The report, "Survey of Business Owners: Black-Owned Firms: 2002," says that between 1997 and 2002, the number of black-owned businesses in the United States rose 45 percent to 1.2 million, while the combined revenue increased 25 percent to $88.8 billion.
"It's encouraging to see not just the number but the sales and receipts of black-owned businesses are growing at such a robust rate, confirming that these firms are among the fastest growing segments of our economy," said Census Bureau Director Louis Kincannon.
Slated for release today, the report also shows a significant if not quite as dramatic increase in local black business ownership. It found 4,363 black-owned firms in the Pittsburgh metropolitan area as of 2002, up 38.8 percent from 3,142 in 1997. Revenue figures for the metro area, which includes Allegheny, Armstrong, Beaver, Butler, Fayette, Washington and Westmoreland counties, were not available.
Doris Carson Williams, president of the African American Chamber of Commerce of Western Pennsylvania, found the Census Bureau figures encouraging but not surprising.

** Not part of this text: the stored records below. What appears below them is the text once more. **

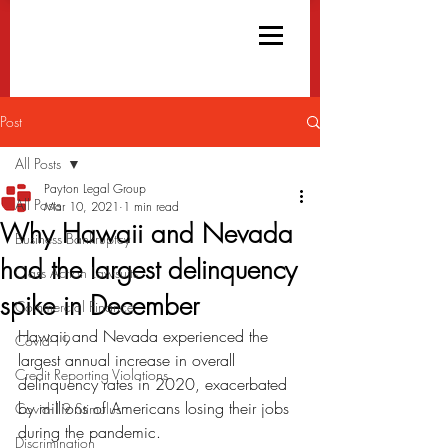
Post
All Posts
Payton Legal Group
All Posts
Mar 10, 2021
1 min read
Why Hawaii and Nevada
Business Bankruptcy
had the largest delinquency
Class Action Lawsuits
spike in December
Commercial Finance
Hawaii and Nevada experienced the 
Covid-19
largest annual increase in overall 
Credit Reporting Violations
delinquency rates in 2020, exacerbated 
by millions of Americans losing their jobs 
Covid-19 Stimulus
during the pandemic.
Discrimination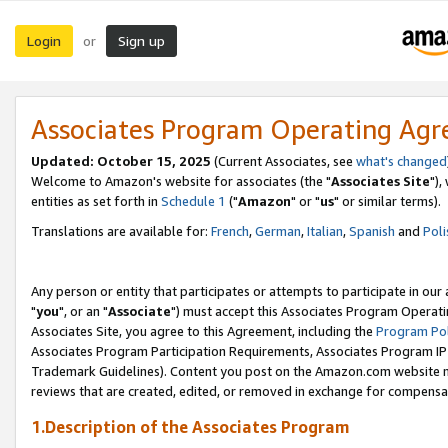
Login
Sign up
or
Associates Program Operating Ag
Updated: October 15, 2025
(Current Associates, see
what's changed
Welcome to Amazon's website for associates (the "
Associates Site
"),
entities as set forth in
Schedule 1
("
Amazon
" or "
us
" or similar terms).
Translations are available for:
French
,
German
,
Italian
,
Spanish
and
Poli
Any person or entity that participates or attempts to participate in ou
"
you
", or an "
Associate
") must accept this Associates Program Operati
Associates Site, you agree to this Agreement, including the
Program Pol
Associates Program Participation Requirements, Associates Program I
Trademark Guidelines). Content you post on the Amazon.com website m
reviews that are created, edited, or removed in exchange for compensati
1.Description of the Associates Program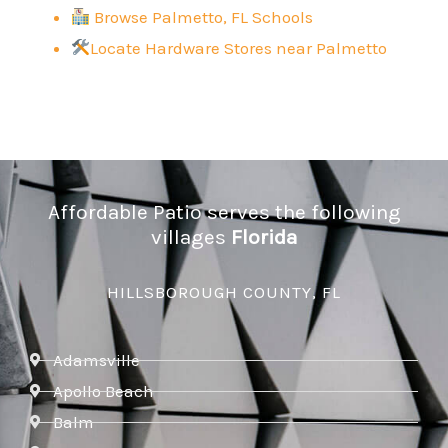
Browse Palmetto, FL Schools
Locate Hardware Stores near
Palmetto
Affordable Patio serves the following
villages
Florida
HILLSBOROUGH COUNTY, FL
Adamsville
Apollo Beach
Balm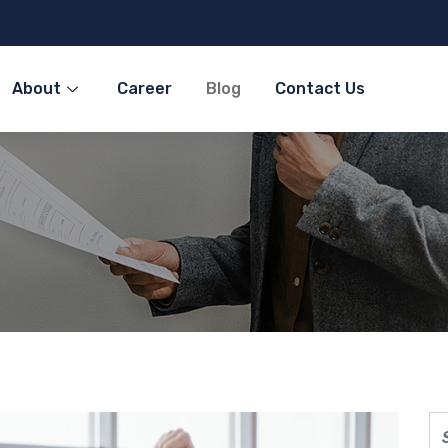
About
Career
Blog
Contact Us
olutions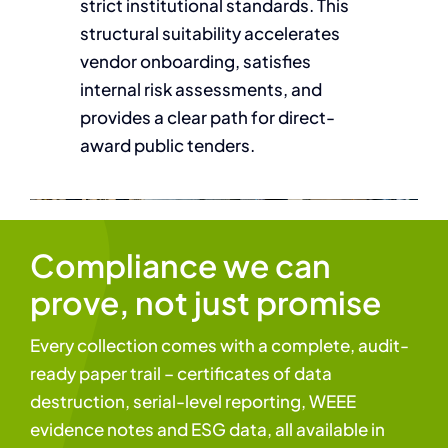
strict institutional standards. This
structural suitability accelerates
vendor onboarding, satisfies
internal risk assessments, and
provides a clear path for direct-
award public tenders.
Compliance we can
prove, not just promise
Every collection comes with a complete, audit-
ready paper trail – certificates of data
destruction, serial-level reporting, WEEE
evidence notes and ESG data, all available in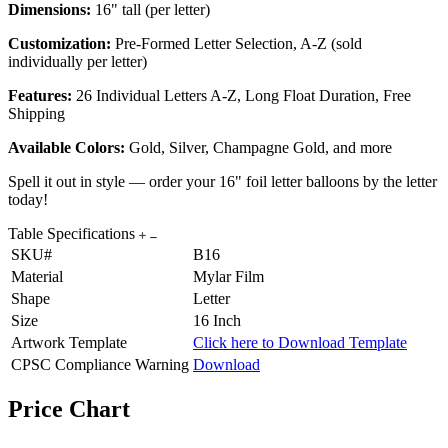
Dimensions:
16" tall (per letter)
Customization:
Pre-Formed Letter Selection, A-Z (sold
individually per letter)
Features:
26 Individual Letters A-Z, Long Float Duration, Free
Shipping
Available Colors:
Gold, Silver, Champagne Gold, and more
Spell it out in style — order your 16" foil letter balloons by the letter
today!
Table Specifications
SKU#
B16
Material
Mylar Film
Shape
Letter
Size
16 Inch
Artwork Template
Click here to Download Template
CPSC Compliance Warning
Download
Price Chart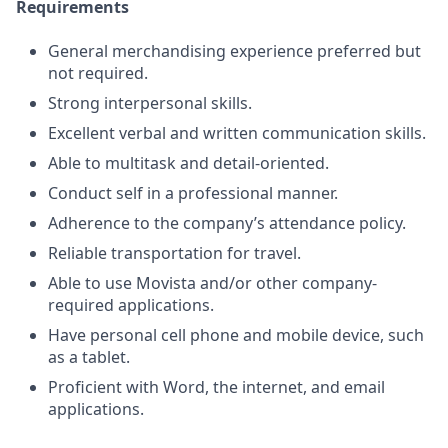
Requirements
General merchandising experience preferred but
not required.
Strong interpersonal skills.
Excellent verbal and written communication skills.
Able to multitask and detail-oriented.
Conduct self in a professional manner.
Adherence to the company’s attendance policy.
Reliable transportation for travel.
Able to use Movista and/or other company-
required applications.
Have personal cell phone and mobile device, such
as a tablet.
Proficient with Word, the internet, and email
applications.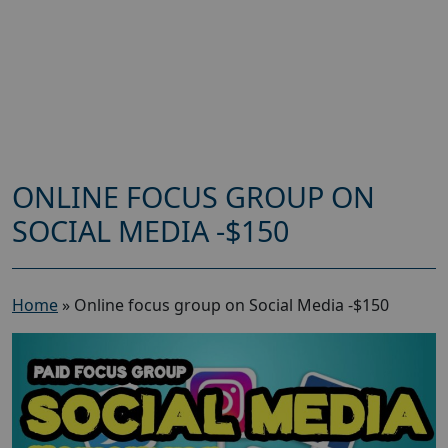
ONLINE FOCUS GROUP ON
SOCIAL MEDIA -$150
Home
»
Online focus group on Social Media -$150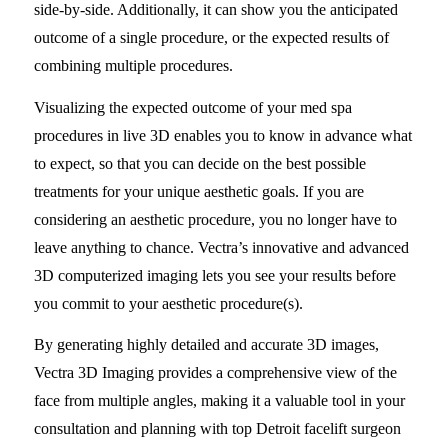
side-by-side. Additionally, it can show you the anticipated
outcome of a single procedure, or the expected results of
combining multiple procedures.
Visualizing the expected outcome of your med spa
procedures in live 3D enables you to know in advance what
to expect, so that you can decide on the best possible
treatments for your unique aesthetic goals. If you are
considering an aesthetic procedure, you no longer have to
leave anything to chance. Vectra’s innovative and advanced
3D computerized imaging lets you see your results before
you commit to your aesthetic procedure(s).
By generating highly detailed and accurate 3D images,
Vectra 3D Imaging provides a comprehensive view of the
face from multiple angles, making it a valuable tool in your
consultation and planning with top Detroit facelift surgeon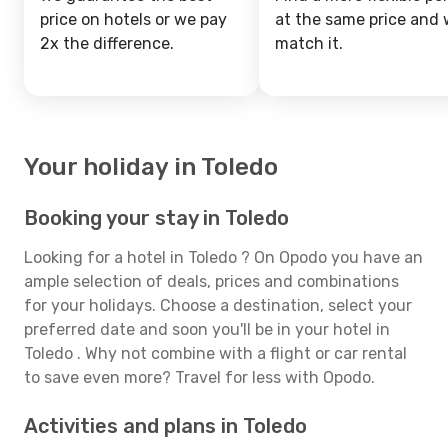
price on hotels or we pay
at the same price and w
2x the difference.
match it.
Your holiday in Toledo
Booking your stay in Toledo
Looking for a hotel in Toledo ? On Opodo you have an
ample selection of deals, prices and combinations
for your holidays. Choose a destination, select your
preferred date and soon you'll be in your hotel in
Toledo . Why not combine with a flight or car rental
to save even more? Travel for less with Opodo.
Activities and plans in Toledo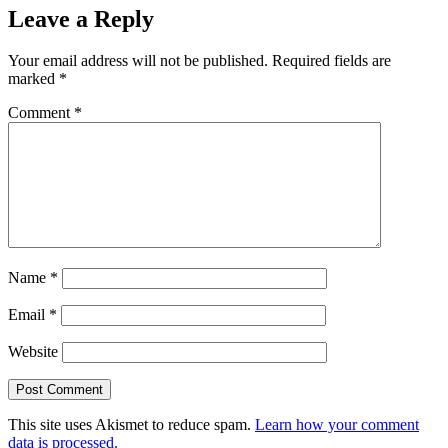
Leave a Reply
Your email address will not be published.
Required fields are
marked
*
Comment
*
Name
*
Email
*
Website
This site uses Akismet to reduce spam.
Learn how your comment
data is processed.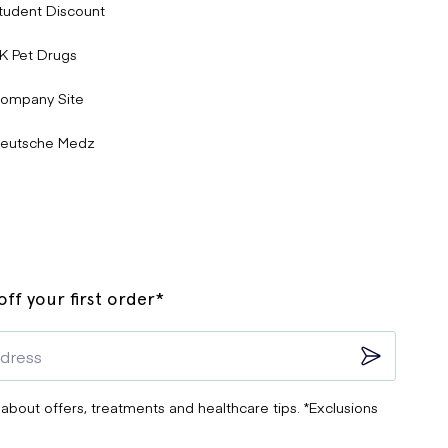
tudent Discount
K Pet Drugs
ompany Site
eutsche Medz
ff your first order*
 about offers, treatments and healthcare tips. *Exclusions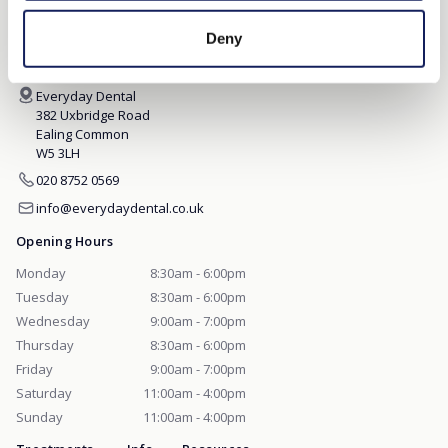
EVERYDAY DENTAL
Deny
Everyday Dental
382 Uxbridge Road
Ealing Common
W5 3LH
020 8752 0569
info@everydaydental.co.uk
Opening Hours
Monday
8:30am - 6:00pm
Tuesday
8:30am - 6:00pm
Wednesday
9:00am - 7:00pm
Thursday
8:30am - 6:00pm
Friday
9:00am - 7:00pm
Saturday
11:00am - 4:00pm
Sunday
11:00am - 4:00pm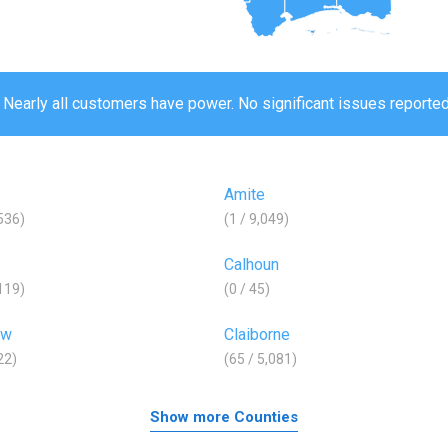
 Nearly all customers have power. No significant issues reported
Amite
,536)
(1 / 9,049)
Calhoun
,119)
(0 / 45)
aw
Claiborne
22)
(65 / 5,081)
Show more Counties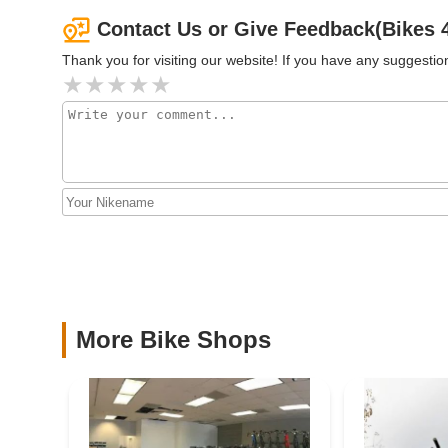
Contact Us or Give Feedback(Bikes 4
Electric Bike Center Walnut
Thank you for visiting our website! If you have any suggest
Creek
1280 Boulevard Way #105
More Bike Shops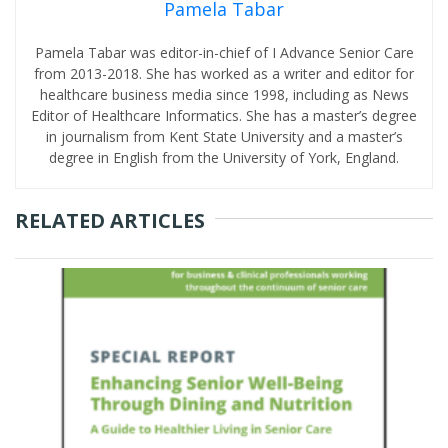
Pamela Tabar
Pamela Tabar was editor-in-chief of I Advance Senior Care
from 2013-2018. She has worked as a writer and editor for
healthcare business media since 1998, including as News
Editor of Healthcare Informatics. She has a master’s degree
in journalism from Kent State University and a master’s
degree in English from the University of York, England.
RELATED ARTICLES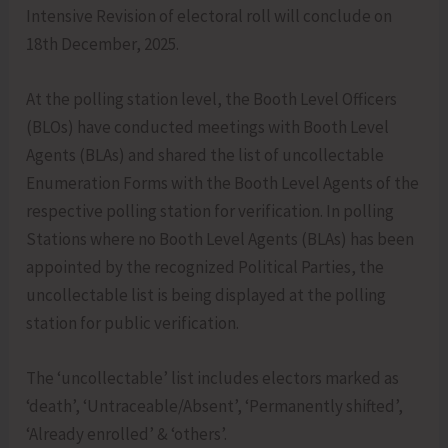
Intensive Revision of electoral roll will conclude on
18th December, 2025.
At the polling station level, the Booth Level Officers
(BLOs) have conducted meetings with Booth Level
Agents (BLAs) and shared the list of uncollectable
Enumeration Forms with the Booth Level Agents of the
respective polling station for verification. In polling
Stations where no Booth Level Agents (BLAs) has been
appointed by the recognized Political Parties, the
uncollectable list is being displayed at the polling
station for public verification.
The ‘uncollectable’ list includes electors marked as
‘death’, ‘Untraceable/Absent’, ‘Permanently shifted’,
‘Already enrolled’ & ‘others’.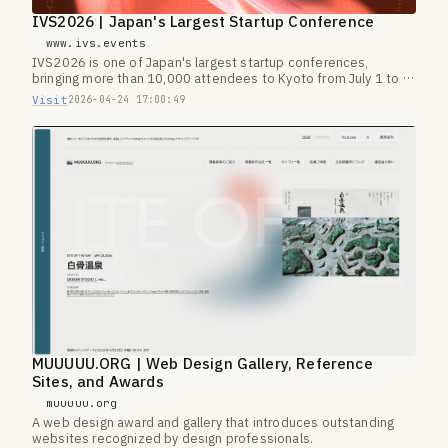
IVS2026 | Japan's Largest Startup Conference
www.ivs.events
IVS2026 is one of Japan's largest startup conferences,
bringing more than 10,000 attendees to Kyoto from July 1 to 3,
2026.
Visit
2026-04-24 17:00:49
MUUUUU.ORG | Web Design Gallery, Reference
Sites, and Awards
muuuuu.org
A web design award and gallery that introduces outstanding
websites recognized by design professionals.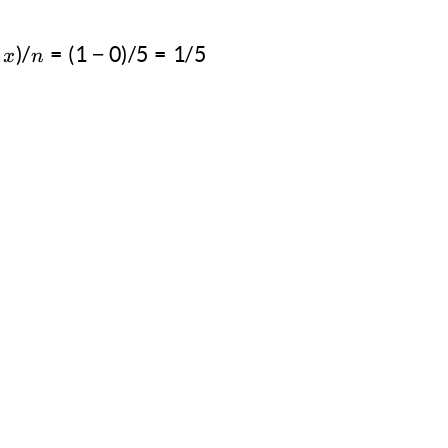
)
/
=
Δa = (y-x)/n = (1-0)/5 = 1/5
(
1
−
0
)
/5
=
1/5
x
n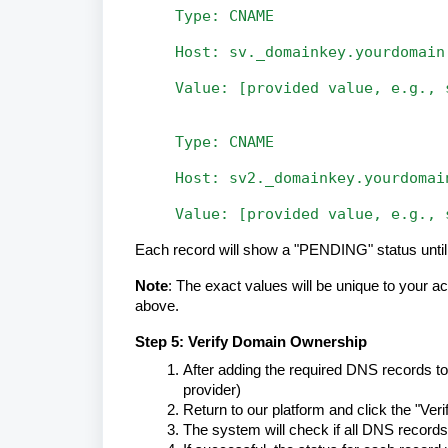
Type:
CNAME
Host:
sv._domainkey.yourdomain
Value:
[provided
value,
e.g.,
Type:
CNAME
Host:
sv2._domainkey.yourdomai
Value:
[provided
value,
e.g.,
Each record will show a "PENDING" status until i
Note
: The exact values will be unique to your 
above.
Step 5: Verify Domain Ownership
After adding the required DNS records to
provider)
Return to our platform and click the "Ve
The system will check if all DNS records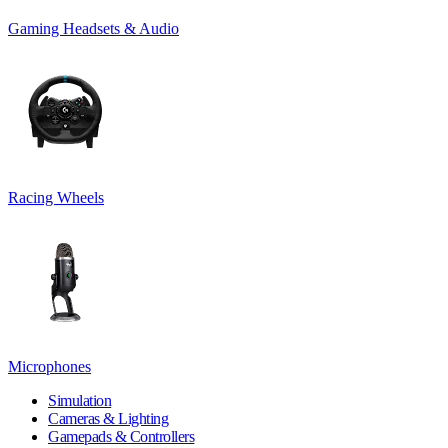
Gaming Headsets & Audio
Racing Wheels
Microphones
Simulation
Cameras & Lighting
Gamepads & Controllers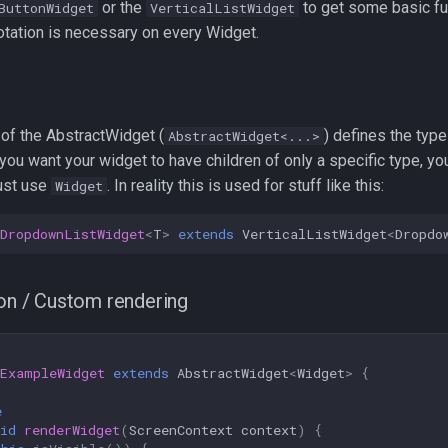
or the
to get some basic fun
ButtonWidget
VerticalListWidget
tation is necessary on every Widget.
 of the AbstractWidget (
) defines the type
AbstractWidget<...>
f you want your widget to have children of only a specific type, you
just use
. In reality this is used for stuff like this:
Widget
DropdownListWidget
<
T
>
extends
VerticalListWidget
<
Dropdo
ion / Custom rendering
ExampleWidget
extends
AbstractWidget
<
Widget
>
{
e
id
renderWidget
(
ScreenContext
context
)
{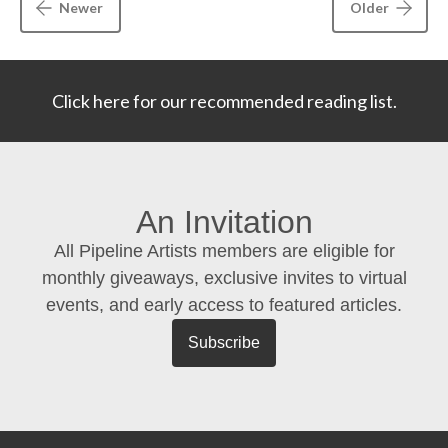
Newer
Older
Click here for our recommended reading list.
An Invitation
All Pipeline Artists members are eligible for
monthly giveaways, exclusive invites to virtual
events, and early access to featured articles.
Subscribe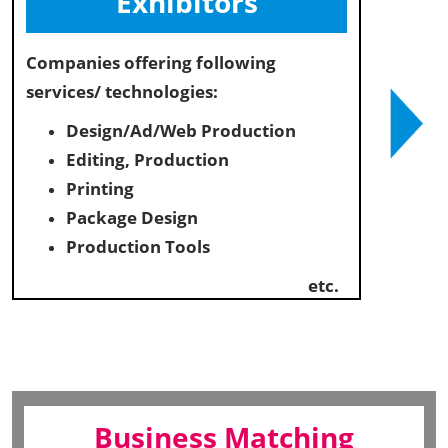
Exhibitors
Companies offering following
services/ technologies:
Design/Ad/Web Production
Editing, Production
Printing
Package Design
Production Tools
etc.
Business Matching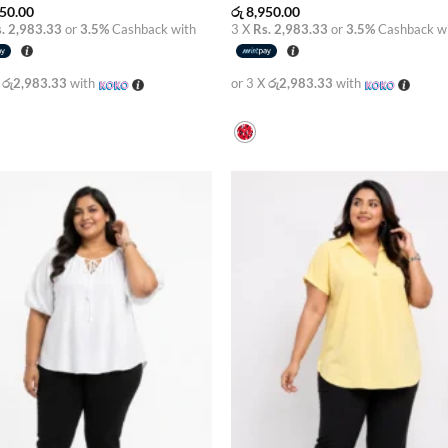
50.00
රු
8,950.00
. 2,983.33
or
3.5%
Cashback with
3 X
Rs. 2,983.33
or
3.5%
Cashback w
X
රු2,983.33
with
or 3 X
රු2,983.33
with
Add to
Add
wishlist
wish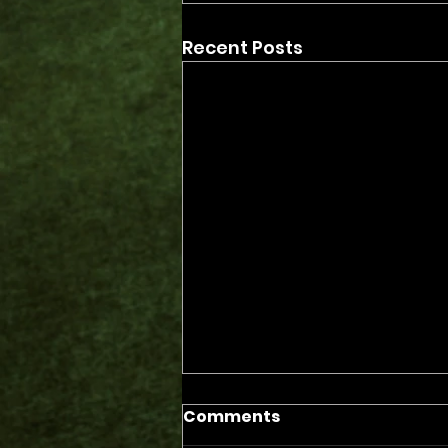
Recent Posts
Comments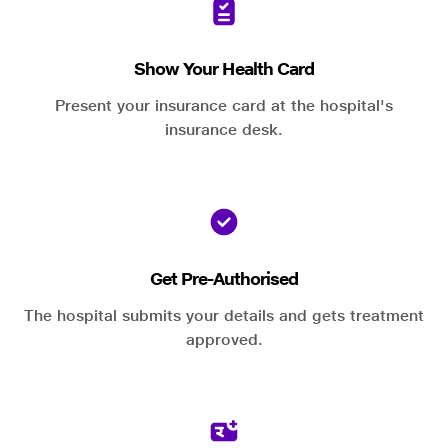
Show Your Health Card
Present your insurance card at the hospital's
insurance desk.
Get Pre-Authorised
The hospital submits your details and gets treatment
approved.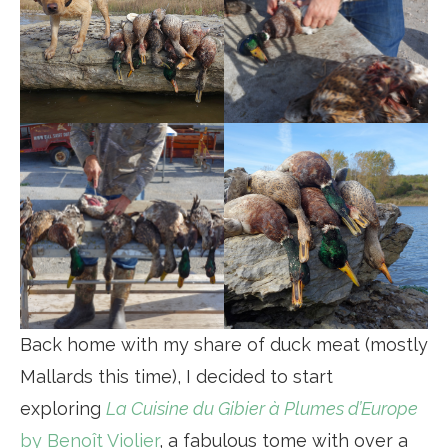
Back home with my share of duck meat (mostly
Mallards this time), I decided to start
exploring
La Cuisine du Gibier à Plumes d’Europe
by Benoît Violier
, a fabulous tome with over a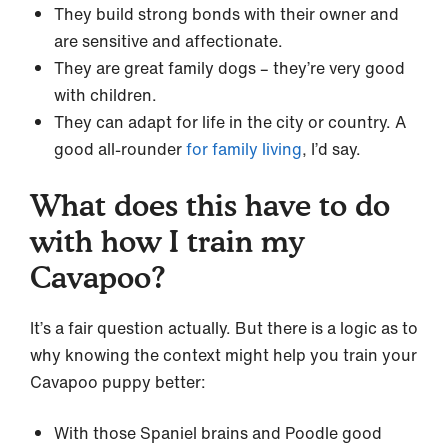
They build strong bonds with their owner and
are sensitive and affectionate.
They are great family dogs – they’re very good
with children.
They can adapt for life in the city or country. A
good all-rounder
for family living
, I’d say.
What does this have to do
with how I train my
Cavapoo?
It’s a fair question actually. But there is a logic as to
why knowing the context might help you train your
Cavapoo puppy better:
With those Spaniel brains and Poodle good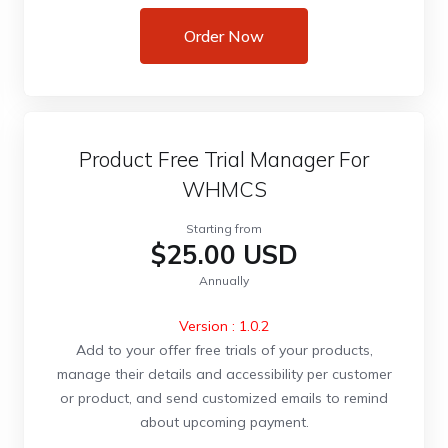
Order Now
Product Free Trial Manager For
WHMCS
Starting from
$25.00 USD
Annually
Version : 1.0.2
Add to your offer free trials of your products,
manage their details and accessibility per customer
or product, and send customized emails to remind
about upcoming payment.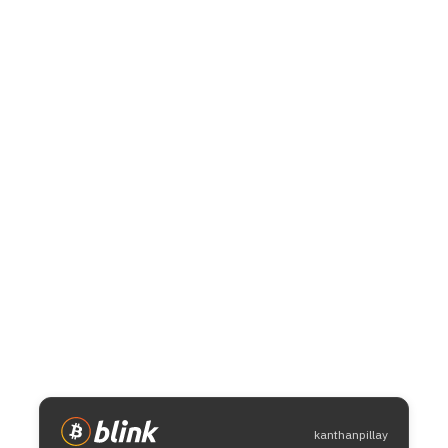
kanthanpillay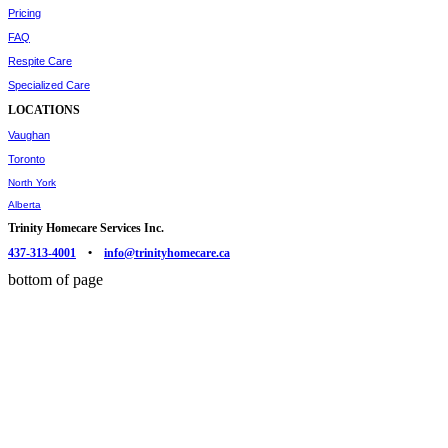
Pricing
FAQ
Respite Care
Specialized Care
LOCATIONS
Vaughan
Toronto
North York
Alberta
Trinity Homecare Services Inc.
437-313-4001
•
info@trinityhomecare.ca
bottom of page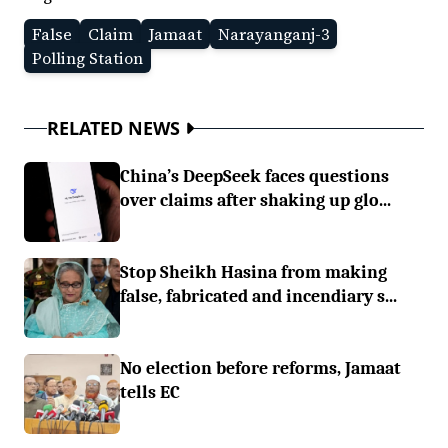
False
Claim
Jamaat
Narayanganj-3
Polling Station
RELATED NEWS
China’s DeepSeek faces questions
over claims after shaking up glo...
Stop Sheikh Hasina from making
false, fabricated and incendiary s...
No election before reforms, Jamaat
tells EC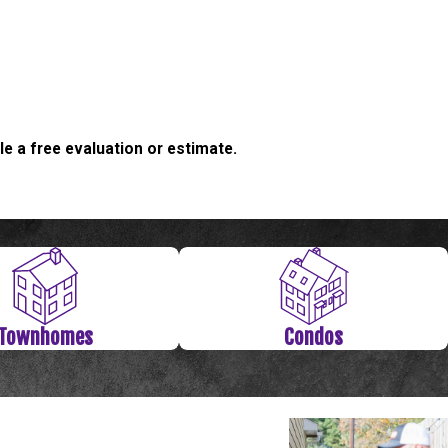
e a free evaluation or estimate.
ate.
Townhomes
Condos
 may have begun to experience foundation problems. Through
k in your ceiling or by the door, we highly recommend calling a
siness, we’ve seen just about everything. From houses to
job.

As blacks join the numbers of those being downsized by corporations, she said, "more and more have found that entrepreneurship is a viable option for them. They don't want to go through the corporate menagerie again."
Both local and national figures show the greatest numbers of black-owned businesses in the fields of health care and social assistance.
Other categories with a strong presence of black-owned businesses include retail; professional, scientific and technical services; and transportation and warehousing.
New York City had more black-owned firms than any other city at 98,076, followed by Chicago (39,424), Los Angeles (25,958), Houston (21,226), and Detroit (19,530).
Among states, New York had the greatest number of black-owned firms with 129,324, followed by California (112,873), Florida (102,079), Georgia (90,461) , and Texas (88,769). These five states accounted for about 44 percent of all black-owned businesses in the United States. Pennsylvania had 24,757.